I used to lay up a laminate of this on either a piece of alu foil or photocopy acetate. If cosmetically important or below the waterline the outermost surface would always be ultrafine cloth to give the smoothest texture. Cut all the pieces of cloth for the laminate (typically 2-3 layers of fine for the exterior surface followed by 2-3 layers of thicker cloth for the repair strength) using clean and dry good quality scissors. Then, put the first piece onto the foil / plastic surface and pour some mixed resin onto the centre of the cloth. Using wooden coffee stir-sticks I would then work the resin out to the edges in smooth movements fully wetting the cloth but eliminating all excess. Then lay on the second layer, possibly with the weave at a slight angle to the original, and again work the stick from inside to out to wet up the layer completely. Use the stick to add a bit of resin from the edge to the centre and repeat with the next layer. Once all layers added I would then also wet the area that the patch is going onto (having already cleaned, sanded and prepared this a suitable distance from the hole or crack being fixed). Using the "wet scissors" (a pair only used for cutting laminates), then cut the patch to a clean shape removing the uneven laminate edges (where there is excess resin, loose strands and uneven layers of cloth) then invert and lay the patch onto the surface, using gloved fingers or a teflon roller to apply pressure from the middle outwards to avoid bubbles or wrinkles. FInally, peel off the foil / acetate layer by hooking a corner and then peeling it back very closely on itself so as not to pull the laminate off the surface, and leave the patch in situ to polymerise in place.

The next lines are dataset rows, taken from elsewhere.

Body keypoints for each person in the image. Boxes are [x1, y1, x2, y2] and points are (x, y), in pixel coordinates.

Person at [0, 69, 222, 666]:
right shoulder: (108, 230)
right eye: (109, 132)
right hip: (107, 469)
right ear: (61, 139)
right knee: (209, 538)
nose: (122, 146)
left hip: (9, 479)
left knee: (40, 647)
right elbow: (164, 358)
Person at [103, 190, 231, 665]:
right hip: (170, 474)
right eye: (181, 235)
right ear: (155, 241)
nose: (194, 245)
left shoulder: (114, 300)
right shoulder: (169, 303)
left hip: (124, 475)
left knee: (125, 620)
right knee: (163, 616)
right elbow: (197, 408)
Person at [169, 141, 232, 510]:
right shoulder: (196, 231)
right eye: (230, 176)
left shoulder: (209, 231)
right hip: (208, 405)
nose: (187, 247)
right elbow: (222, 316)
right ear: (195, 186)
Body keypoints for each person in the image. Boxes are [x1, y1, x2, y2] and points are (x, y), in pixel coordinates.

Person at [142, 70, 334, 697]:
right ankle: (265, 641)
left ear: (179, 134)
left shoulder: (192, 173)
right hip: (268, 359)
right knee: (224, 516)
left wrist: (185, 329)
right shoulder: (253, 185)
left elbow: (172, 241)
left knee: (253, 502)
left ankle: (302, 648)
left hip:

Once fully set, it was then a case of sanding back using fine and finer papers, then using filler primer to bring up the surface and primer paint to cover over, then fine sanding until the surface was ready for top coat, but obviously less necessary on the reverse side.
 
If the photos above were a boat, I would assume that the break will never quite go back together perfectly again (unaligned strands of material in the edges, maybe crush damage etc.). In that instance, I would use a Dremel cutting disc to clean up the line of the break ; sand all the paint / gelcoat back 4-6 inches either side of the crack to give a clean surface to bond onto, and clamp the two halves together in such a way that they are properly aligned (sometimes this would involve lining up trim lines in the paintwork or other visual points of reference in the structure and building a jig to have something rigid on both sides that could then be adjusted until the two halves are true to each other). Then repair as above with internal and external reinforcement - the inside patch would have more strength in it (more layers of thicker cloth, probably carbon) ; the outer side would have more layers of the fine finishing cloth externally to give a better surface. Then obviously fill the surface, sand back, filler-prime etc. as above.